Government defaults - Puerto Rico and Detroit - Financial Literacy

Government defaults – Puerto Rico and Detroit

Detroit home 3

Government financial illiteracy

The Puerto Rican government just defaulted on a $227 million in bond payments. These payments were part of their $72 billion in government debt. How did tiny Puerto Rico accumulate such an unsustainable amount of debt? As tax revenue fell from their ever weakening economy, Puerto Rico borrowed an ever increasing amount of money instead of prudently laying off government employees and cutting services. This debt grew until it pushed them well beyond financial difficulty and into unsustainability. Investors were blindly attracted to Puerto Rico’s triple-tax exempt bonds (federal, state, and local tax-free) and didn’t pay attention to PR’s unsustainability until it was too late. To the financially literate, this debt default was predictable arithmetic.

The city of Detroit emerged from bankruptcy just months ago, after the judge eliminated $7 billion of its debt.

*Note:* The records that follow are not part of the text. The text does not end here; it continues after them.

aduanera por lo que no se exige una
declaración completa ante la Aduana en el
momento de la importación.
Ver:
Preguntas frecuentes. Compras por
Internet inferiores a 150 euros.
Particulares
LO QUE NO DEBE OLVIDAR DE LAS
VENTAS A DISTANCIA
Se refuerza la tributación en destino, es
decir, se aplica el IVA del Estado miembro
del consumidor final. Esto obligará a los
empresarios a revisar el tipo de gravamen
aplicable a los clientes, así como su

After bankruptcy, Detroit’s bond credit rating jumped up from a junk level to “B”, and even “A” for revenue bonds. Too bad Detroit’s leadership doesn’t appear to have learned financial lessons from being the largest municipal bankruptcy in U.S. history. The city wasted no time in abusing their new asset, a high credit rating, by issuing $245 million in new bonds. This new debt will pay for some blight removal and public safety improvements. However, Detroit has a long history of being unable to maintain any recently improved areas: graffiti goes back up as soon as it is cleaned, scrappers return to buildings like locusts after they are boarded up, torn down homes become sites for illegal dumping, cleaned up parks go back to weeds and trash, etc. So much of this debt is likely to be spent on temporary benefits while the debt to pay for it is a permanent shackle of $12 million in annual interest expense. As additional proof of financial illiteracy, part of the bond sale will be used to to hire more police and give promotions – if you cannot sustainably hire and promote out of your current budget, then you cannot afford them! If you cannot afford to hire some police with your tax revenue, where will the additional money come from to ever pay back $245 million from a city whose population is declining? It appears to me that Detroit hasn’t missed a beat in its irresponsible financial decisions.